Когда закрылась дверь, оберштурмбаннфюрер подошел к Сергею. Парень заметил, что эсэсовец похудел, мундир мешком обвис на плечах, лицо пожелтело и осунулось, а шрам, пересекающий щеку от уха
— Я рад, что ты образумился, Фриц, — жестко проговорил он и кольнул настороженным взглядом. — Ты еще молод, но должен усвоить простую истину — твои руководители сами решают, как им поступить с тобой в том или ином случае. Твое назначение -беспрекословно выполнять их приказы. Заруби себе на носу! Мне было бы жаль выкидывать тебя с братом из колоды, но, к счастью, радикальная операция не потребовалась...
Он вернулся к столу, размял сигарету и закурил.
— Начинается большая игра, — обычным голосом продолжал Скорцени, — от которой зависит будущее национал-социалистского движения. Только глупцы и предатели полагают, что с военным поражением мы сложим оружие. Ничего подобного! Мы отходим на заранее подготовленные рубежи и со все возрастающей силой продолжим политическую борьбу за наши идеи...
Скорцени поманил Сергея, подвел к зеркалу и долго вглядывался в его и свое отображения. Задумался, взгляд стал отсутствующим, но он взял себя в руки и сухо проговорил:
— Иди, оберштурмфюрер. Мы не скоро увидимся, но помни, наше будущее — жестокая и беспощадная борьба. Через поражение мы придем к победе. Хайль Гитлер!
Груздев автоматически щелкнул каблуками, круто повернулся и, четко печатая шаг, вышел. Встреча со Скорцени его озадачила. Что задумал гитлеровец, какими новыми испытаниями он им грозит? Выходит, им не удастся встретиться с Баховым и Занднером. Прав Александр Мардарьевич, когда говорил, что Сергею и Косте предстоит играть какую-то роль в дальних планах оберштурмбаннфюрера. Недаром он снабдил их фальшивыми документами. Сумеют ли они дать весточку полковнику о своем казарменном положении?

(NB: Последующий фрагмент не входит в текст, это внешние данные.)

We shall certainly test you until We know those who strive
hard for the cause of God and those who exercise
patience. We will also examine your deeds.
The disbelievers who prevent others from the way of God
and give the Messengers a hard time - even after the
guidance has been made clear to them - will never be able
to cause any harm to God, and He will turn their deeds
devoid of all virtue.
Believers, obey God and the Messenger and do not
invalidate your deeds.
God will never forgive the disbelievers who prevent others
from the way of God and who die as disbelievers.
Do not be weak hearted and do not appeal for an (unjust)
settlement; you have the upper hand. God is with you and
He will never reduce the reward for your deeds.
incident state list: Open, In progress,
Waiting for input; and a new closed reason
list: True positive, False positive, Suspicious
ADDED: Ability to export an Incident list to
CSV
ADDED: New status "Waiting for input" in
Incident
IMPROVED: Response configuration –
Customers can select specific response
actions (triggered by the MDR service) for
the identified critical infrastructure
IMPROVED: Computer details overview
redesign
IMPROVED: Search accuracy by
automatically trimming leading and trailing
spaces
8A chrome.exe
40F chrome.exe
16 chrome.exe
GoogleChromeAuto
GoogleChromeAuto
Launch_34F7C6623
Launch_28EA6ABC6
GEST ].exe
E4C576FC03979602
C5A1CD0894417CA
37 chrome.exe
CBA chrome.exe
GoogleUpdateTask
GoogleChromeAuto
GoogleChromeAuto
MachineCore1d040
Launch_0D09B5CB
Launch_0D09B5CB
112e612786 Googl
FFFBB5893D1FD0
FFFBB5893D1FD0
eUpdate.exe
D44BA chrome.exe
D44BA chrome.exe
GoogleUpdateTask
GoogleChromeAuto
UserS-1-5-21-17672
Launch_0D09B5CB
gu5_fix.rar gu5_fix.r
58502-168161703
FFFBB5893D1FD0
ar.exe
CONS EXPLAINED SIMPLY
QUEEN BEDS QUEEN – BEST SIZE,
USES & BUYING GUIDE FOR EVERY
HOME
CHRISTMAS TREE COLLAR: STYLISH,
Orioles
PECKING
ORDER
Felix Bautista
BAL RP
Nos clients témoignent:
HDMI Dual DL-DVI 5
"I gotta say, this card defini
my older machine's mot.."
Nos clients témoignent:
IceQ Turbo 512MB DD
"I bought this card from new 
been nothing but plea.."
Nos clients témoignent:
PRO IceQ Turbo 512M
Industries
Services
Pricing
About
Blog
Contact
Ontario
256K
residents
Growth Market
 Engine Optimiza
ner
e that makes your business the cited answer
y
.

Отто и Бахов пока и без парней обойдутся. Они, кажется, при встрече поняли друг друга и нашли общий язык. Занднер уже поднимается, но мало двигается. Мешает ходить тяжелый гипсовый панцирь до бедер с высоко поднятой рукой. Как немец обрадовался своей дочери Марии-Луизе, чистенькой, ухоженной, которую вместе с теткой привезли в госпиталь Сергей и Костя! Он растрогался до слез, когда узнал, что его приятели обеспечили родственницу продуктами и деньгами. Да и полковник обещал за ними присматривать, навещать. Ему понравился серьезный, немногословный и обязательный немец. Одобрительно похлопав Груздева по плечу, Александр Мардарьевич заметил, что глаз-алмаз не подвел Сергея, не позволил принять доброго человека за варнака.
И в машине, и на уединенной вилле в заброшенном дачном поселке, Груздев и Лисовский ломали голову, пытаясь понять, на какую большую игру намекал Скорцени при последней встрече. Если речь шла о переброске за линию фронта, к чему таинственность и строгая охрана, когда не разрешается даже подходить к забору. Если планировалась какая-то акция в самой Германии, то сугубая секретность и вообще выглядела глупой.
Между собой они теперь редко вели разговоры. Гейнц Ценнер, томимый скукой и бездельем, всюду таскался за ними с бутылкой шнапса и, пристроившись где-нибудь в уголке, молча пил, не пьянея, и донимал бесконечными нудными разговорами.